■ **Task description**: Could you write out every record below exactly, leaving out any pictures?

■ **Given entries**:
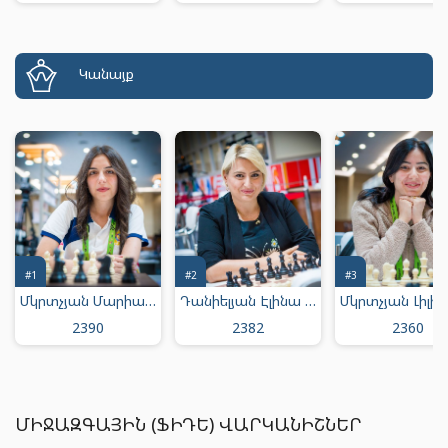
Կանայք
#1
#2
#3
Մկրտչյան Մարիամ Արմենի
Դանիելյան Էլինա Յուրայի
2390
2382
2360
ՄԻՋԱԶԳԱՅԻՆ (ՖԻԴԵ) ՎԱՐԿԱՆԻՇՆԵՐ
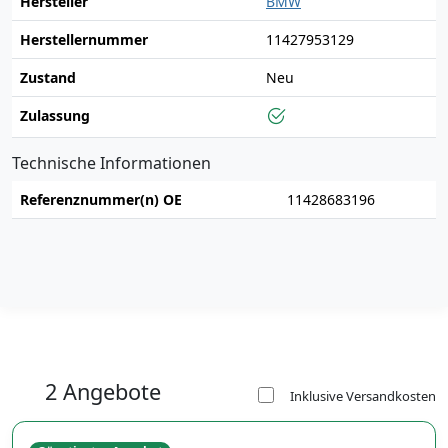
Hersteller
BMW
Herstellernummer
11427953129
Zustand
Neu
Zulassung
Technische Informationen
Referenznummer(n) OE
11428683196
2 Angebote
Inklusive Versandkosten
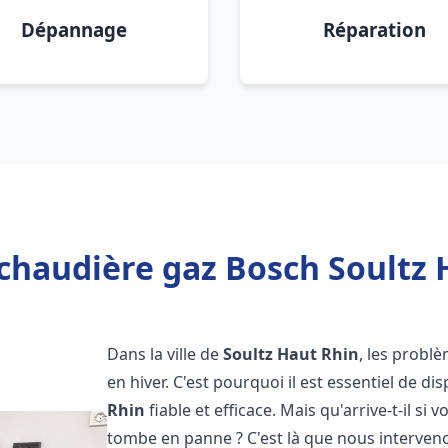
Dépannage
Réparation
chaudière gaz Bosch Soultz 
Dans la ville de
Soultz Haut Rhin
, les probl
en hiver. C'est pourquoi il est essentiel de d
Rhin
fiable et efficace. Mais qu'arrive-t-il si v
tombe en panne ? C'est là que nous interven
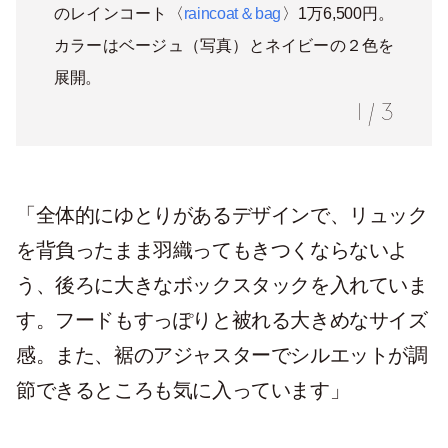
のレインコート〈
raincoat＆bag
〉1万6,500円。
カラーはベージュ（写真）とネイビーの２色を
展開。
1
/
3
「全体的にゆとりがあるデザインで、リュック
を背負ったまま羽織ってもきつくならないよ
う、後ろに大きなボックスタックを入れていま
す。フードもすっぽりと被れる大きめなサイズ
感。また、裾のアジャスターでシルエットが調
節できるところも気に入っています」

■ **Worked solution**:
Կանայք
#1
#2
#3
Մկրտչյան Մարիամ Արմենի
Դանիելյան Էլինա Յուրայի
2390
2382
2360
ՄԻՋԱԶԳԱՅԻՆ (ՖԻԴԵ) ՎԱՐԿԱՆԻՇՆԵՐ
Hersteller
BMW
Herstellernummer
11427953129
Zustand
Neu
Zulassung
Technische Informationen
Referenznummer(n) OE
11428683196
2 Angebote
Inklusive Versandkosten
Dépannage
Réparation
chaudière gaz Bosch Soultz 
Dans la ville de
Soultz Haut Rhin
, les probl
en hiver. C'est pourquoi il est essentiel de d
Rhin
fiable et efficace. Mais qu'arrive-t-il si v
tombe en panne ? C'est là que nous interven
のレインコート〈
raincoat＆bag
〉1万6,500円。
カラーはベージュ（写真）とネイビーの２色を
展開。
1
/
3
「全体的にゆとりがあるデザインで、リュック
を背負ったまま羽織ってもきつくならないよ
う、後ろに大きなボックスタックを入れていま
す。フードもすっぽりと被れる大きめなサイズ
感。また、裾のアジャスターでシルエットが調
節できるところも気に入っています」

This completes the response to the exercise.